"Yalnızca kendim olmaktan bıkmıştım" der Romain Gary, Emile Ajar takma adıyla yazdığı "Onca Yoksulluk Varken" kitabının yayınlanışından epey sonra! Bu söz sanki kitabın adına gerekçevari bir sözdür.
Yaşar Kemal üstad 1970 yılında Necmi Onur'a verdiği bir röportajda "Çağımızda insanlığın başına gelmiş ve gelecek olan en büyük felaket, yoksulluktur" sözünü boşuna söylememişti.
İşte iki büyük kalemin bundan yarım asır evvel birbirlerinden hayli uzakta yoksulluğa böylesine vurgu yapmaları boşuna değil(di).
Onca/bunca yoksulluk yaşanıyorken sanki "yokmuş/yaşanmıyormuş" gibi davranmak, çeşitli işlerle haşır neşir olmak! Hatta daha da ötesi yoksulluğu yoksullara "kader"miş gibi unuttururcasına ilahi bir tefsirle adeta yedirmek, dercetmek!
Yoksulluk meselenin bir yanıyken! Öbür yanı da zorbalık ve zulüm, eziyet!
İkili bir kıskaç misali insanın boynuna kement. Hem yoksulluk, hem zulüm...
Maalesef iliklerimize kadar upuzun bir süredir bu çağ yangını/felaketinde tam da bunu yaşıyoruz. Bir yanımız felaket misali yangın yeri adeta kimilerimize, öbür yanımız da güllük-gülistanlık sanki bir başka kimilerine!
Öyle değil hâlbuki!
Romain Gary "Polonya'da Bir Kuş Var" kitabında; "Bir gün; aç kalmak, üşümek yasaklanacak" istencini boşuna mı haykırıyor(du)!
Bir yıl kadar önce Keçi Burcunda açılan Ahmet Güneştekin'in "Hafıza ve Yüzleşme" sergisi üzerine Ankara merkezli politikaları savunan biri demişti ki; "Bu tür hafıza eksenli işler iyi değil, yeni yeni kabuk bağlamış yarayı tekrar kanatır. Unutturmak lazım. Unutturmak lazım ki, o unutturulanın yerine yeni bir yaşam oluşsun"!
İşte tam da bu yapılmaya çalışılıyor sanki şimdilerde.
Oysa kültür, sanat denilen işler; aslında amiyane tabiriyle "karın doyurur" işler değil. İnsan denilen eşref-i mahlukat'ın ruhuna, dimağına hitap eden işlerdir. İnsanın ruhu acıyla gark olmuşsa bilinçaltı dediğimiz her daim kusar.

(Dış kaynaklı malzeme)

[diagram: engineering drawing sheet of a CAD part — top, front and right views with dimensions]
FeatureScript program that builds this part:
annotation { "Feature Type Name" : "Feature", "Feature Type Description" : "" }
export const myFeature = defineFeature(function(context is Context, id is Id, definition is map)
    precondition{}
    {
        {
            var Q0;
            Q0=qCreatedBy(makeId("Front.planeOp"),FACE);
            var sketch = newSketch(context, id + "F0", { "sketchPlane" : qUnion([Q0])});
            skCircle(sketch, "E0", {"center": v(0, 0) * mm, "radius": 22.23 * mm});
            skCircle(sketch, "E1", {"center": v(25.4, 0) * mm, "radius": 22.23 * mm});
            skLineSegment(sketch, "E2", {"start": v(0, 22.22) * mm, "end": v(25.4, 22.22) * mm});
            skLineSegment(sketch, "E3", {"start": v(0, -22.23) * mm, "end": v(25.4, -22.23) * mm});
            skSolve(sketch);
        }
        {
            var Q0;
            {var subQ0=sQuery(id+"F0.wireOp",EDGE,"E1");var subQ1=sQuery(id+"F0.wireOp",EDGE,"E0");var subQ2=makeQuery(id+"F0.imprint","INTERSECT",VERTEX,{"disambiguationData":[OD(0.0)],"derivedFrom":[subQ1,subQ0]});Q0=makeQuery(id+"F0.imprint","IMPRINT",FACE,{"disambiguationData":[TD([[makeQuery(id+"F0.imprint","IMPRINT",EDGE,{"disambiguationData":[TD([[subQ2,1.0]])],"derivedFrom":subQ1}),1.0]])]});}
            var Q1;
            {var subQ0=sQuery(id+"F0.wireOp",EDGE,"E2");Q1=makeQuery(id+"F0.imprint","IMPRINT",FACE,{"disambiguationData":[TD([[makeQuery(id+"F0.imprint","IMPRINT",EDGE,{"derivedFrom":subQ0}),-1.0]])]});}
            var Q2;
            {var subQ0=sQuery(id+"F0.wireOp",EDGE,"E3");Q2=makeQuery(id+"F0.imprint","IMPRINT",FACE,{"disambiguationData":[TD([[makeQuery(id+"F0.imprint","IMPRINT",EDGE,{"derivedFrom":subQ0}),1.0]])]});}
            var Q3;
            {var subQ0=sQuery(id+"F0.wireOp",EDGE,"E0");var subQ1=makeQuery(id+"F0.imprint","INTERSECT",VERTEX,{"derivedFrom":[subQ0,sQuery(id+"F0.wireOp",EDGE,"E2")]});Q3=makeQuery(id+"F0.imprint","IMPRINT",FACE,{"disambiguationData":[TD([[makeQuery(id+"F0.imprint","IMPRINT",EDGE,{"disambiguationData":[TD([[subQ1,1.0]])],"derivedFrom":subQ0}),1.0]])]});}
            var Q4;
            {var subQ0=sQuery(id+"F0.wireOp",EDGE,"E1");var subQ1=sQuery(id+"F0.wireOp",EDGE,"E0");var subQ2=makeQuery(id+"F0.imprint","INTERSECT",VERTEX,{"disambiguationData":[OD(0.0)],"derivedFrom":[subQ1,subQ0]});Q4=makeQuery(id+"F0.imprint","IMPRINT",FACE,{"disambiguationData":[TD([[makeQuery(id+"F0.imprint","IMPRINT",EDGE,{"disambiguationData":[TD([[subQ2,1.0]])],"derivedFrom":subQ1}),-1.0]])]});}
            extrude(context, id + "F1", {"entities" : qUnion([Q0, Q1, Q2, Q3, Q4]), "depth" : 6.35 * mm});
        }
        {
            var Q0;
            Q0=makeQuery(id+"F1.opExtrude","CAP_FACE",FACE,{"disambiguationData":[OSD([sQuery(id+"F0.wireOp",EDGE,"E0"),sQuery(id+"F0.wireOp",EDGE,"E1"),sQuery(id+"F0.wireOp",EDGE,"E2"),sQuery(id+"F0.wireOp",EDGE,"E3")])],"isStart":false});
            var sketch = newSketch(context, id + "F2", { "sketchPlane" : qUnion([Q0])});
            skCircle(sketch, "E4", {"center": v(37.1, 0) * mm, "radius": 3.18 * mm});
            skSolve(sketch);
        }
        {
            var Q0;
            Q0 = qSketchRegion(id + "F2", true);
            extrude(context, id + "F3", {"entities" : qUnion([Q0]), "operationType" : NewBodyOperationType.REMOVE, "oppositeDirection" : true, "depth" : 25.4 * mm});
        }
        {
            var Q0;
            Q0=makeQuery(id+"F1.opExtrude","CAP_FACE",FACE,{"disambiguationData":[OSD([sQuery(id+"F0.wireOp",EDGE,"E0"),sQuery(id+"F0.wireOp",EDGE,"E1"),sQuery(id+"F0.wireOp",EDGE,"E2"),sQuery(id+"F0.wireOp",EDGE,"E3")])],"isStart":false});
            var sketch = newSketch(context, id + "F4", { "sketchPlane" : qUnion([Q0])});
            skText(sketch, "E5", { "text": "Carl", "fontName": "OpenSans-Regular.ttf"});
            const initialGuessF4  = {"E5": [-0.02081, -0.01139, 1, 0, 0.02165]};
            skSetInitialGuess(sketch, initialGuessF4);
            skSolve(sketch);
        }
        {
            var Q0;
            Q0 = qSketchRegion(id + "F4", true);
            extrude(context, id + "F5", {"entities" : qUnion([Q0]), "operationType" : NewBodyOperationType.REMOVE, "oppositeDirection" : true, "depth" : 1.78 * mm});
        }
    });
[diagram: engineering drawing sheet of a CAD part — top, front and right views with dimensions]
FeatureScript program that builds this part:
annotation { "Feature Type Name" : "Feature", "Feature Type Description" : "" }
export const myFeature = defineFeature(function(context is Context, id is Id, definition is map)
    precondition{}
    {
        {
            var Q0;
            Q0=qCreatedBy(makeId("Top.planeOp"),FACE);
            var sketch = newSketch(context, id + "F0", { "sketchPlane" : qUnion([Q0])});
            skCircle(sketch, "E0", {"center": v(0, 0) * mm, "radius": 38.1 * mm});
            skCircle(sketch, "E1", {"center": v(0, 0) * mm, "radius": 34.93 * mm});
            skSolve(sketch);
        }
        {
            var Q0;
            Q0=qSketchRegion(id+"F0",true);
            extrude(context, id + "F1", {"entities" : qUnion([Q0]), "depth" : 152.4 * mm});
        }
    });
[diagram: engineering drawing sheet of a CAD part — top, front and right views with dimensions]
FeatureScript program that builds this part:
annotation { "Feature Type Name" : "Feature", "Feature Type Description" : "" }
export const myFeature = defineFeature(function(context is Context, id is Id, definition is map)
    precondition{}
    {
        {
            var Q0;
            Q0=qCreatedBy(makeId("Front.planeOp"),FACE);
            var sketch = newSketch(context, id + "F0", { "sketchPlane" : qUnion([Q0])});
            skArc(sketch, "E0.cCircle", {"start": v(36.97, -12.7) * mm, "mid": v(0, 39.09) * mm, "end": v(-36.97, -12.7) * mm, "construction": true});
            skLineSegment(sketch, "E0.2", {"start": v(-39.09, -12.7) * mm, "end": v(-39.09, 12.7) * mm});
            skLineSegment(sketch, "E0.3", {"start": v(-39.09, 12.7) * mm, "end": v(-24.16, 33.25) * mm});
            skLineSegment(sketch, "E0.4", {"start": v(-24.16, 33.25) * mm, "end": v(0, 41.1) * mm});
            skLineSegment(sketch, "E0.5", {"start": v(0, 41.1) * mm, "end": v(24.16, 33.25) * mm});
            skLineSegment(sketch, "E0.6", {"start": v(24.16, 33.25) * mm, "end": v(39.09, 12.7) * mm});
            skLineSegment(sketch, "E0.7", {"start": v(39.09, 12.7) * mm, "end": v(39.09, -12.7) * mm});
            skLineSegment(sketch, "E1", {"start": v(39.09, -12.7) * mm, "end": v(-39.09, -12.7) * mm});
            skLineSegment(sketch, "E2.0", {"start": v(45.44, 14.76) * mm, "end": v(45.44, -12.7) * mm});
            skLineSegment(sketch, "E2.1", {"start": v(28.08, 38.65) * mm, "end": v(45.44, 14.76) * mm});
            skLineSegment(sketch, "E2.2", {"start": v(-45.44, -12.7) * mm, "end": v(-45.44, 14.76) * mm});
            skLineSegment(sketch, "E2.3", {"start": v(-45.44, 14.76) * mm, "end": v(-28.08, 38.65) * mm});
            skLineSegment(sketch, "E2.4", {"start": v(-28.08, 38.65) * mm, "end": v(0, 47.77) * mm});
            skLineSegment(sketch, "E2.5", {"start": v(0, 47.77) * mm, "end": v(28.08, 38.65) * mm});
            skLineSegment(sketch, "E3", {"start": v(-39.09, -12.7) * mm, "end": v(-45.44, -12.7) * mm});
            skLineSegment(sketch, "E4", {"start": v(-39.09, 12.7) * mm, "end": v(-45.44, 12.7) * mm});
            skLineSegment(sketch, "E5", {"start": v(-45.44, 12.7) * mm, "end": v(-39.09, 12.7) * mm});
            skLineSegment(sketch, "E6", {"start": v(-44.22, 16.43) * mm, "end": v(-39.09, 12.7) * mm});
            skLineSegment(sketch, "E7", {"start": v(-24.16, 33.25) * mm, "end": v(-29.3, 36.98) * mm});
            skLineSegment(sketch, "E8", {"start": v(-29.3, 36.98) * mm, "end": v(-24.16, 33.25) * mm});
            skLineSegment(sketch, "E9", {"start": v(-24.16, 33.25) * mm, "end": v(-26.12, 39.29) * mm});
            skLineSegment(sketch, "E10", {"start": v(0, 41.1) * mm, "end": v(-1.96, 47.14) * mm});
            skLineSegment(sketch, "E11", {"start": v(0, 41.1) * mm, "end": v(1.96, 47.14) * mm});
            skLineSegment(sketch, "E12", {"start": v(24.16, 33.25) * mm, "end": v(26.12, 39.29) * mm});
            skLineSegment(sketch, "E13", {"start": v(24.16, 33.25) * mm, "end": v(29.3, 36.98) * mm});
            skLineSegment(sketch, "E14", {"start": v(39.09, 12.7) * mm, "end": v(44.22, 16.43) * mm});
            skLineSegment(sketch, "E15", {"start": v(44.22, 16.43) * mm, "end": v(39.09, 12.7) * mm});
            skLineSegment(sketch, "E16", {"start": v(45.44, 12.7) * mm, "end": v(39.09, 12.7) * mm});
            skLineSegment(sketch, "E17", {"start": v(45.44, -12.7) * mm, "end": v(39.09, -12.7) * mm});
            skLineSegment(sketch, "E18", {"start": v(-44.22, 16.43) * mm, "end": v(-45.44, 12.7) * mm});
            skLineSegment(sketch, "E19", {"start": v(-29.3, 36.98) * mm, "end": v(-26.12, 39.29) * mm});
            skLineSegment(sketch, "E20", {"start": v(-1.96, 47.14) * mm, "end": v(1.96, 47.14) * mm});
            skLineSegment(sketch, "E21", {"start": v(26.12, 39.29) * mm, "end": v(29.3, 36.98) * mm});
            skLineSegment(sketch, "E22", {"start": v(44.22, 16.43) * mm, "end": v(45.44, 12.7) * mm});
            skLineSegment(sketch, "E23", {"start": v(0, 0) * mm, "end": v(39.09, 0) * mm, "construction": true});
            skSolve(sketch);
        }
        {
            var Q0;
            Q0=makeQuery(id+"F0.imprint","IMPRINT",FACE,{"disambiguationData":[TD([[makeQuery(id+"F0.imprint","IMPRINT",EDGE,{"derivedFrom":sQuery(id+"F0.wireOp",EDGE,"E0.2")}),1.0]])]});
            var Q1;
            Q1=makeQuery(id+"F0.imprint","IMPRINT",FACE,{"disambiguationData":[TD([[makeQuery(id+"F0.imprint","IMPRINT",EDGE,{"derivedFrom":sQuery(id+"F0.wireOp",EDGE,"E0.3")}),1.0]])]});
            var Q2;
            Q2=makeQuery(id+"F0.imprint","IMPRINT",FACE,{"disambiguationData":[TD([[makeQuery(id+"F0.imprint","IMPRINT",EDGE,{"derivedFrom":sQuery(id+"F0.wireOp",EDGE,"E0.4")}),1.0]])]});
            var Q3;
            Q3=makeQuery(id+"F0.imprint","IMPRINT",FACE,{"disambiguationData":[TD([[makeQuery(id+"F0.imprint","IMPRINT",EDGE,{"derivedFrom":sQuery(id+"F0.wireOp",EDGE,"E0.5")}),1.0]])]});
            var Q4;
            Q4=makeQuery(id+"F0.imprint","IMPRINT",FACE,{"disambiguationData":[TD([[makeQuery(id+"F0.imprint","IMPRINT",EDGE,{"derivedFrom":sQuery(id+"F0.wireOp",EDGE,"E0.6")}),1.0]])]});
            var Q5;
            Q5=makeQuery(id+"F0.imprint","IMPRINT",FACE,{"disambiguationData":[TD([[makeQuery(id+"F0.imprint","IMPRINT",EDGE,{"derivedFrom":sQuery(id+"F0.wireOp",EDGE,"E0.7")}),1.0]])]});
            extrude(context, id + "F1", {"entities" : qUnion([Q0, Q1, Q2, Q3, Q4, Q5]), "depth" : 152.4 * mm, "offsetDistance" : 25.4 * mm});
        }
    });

Önceki gün trajedinin giriş kapısı olarak zihinlerde tazeliğini koruyan Diyarbakır Suriçi'nin Dört Ayaklı Minaresi'nin önünden geçiyorduk. Kalabalık bir yerli turist grubu fotoğraf çektiriyordu. Yanımdaki arkadaşım "şöyle dört sütunu derinlemesine kadraja alıp arka plandaki masada bir başına çay karesi ne güzel olur" dedi.
Bir şey diyemedim sustum. Çünkü orada hafızada tarihi ve kültürel mirasa sahip çıkma konuşmasını yaptıktan hemen sonra tek kurşunla vurulmuş boylu boyunca yerde bir ölü yatıyordu. Ve izler koca oyuk şeklindeki deliklerle bazalt taş sütunların bağrında öylece duruyordu. O turistlerden biri elini o oyuklara sürüyordu!
Sahi şimdi kim, hangi vicdan ehli oralarda çay içip, festival eğlencesine katılacaktı ki!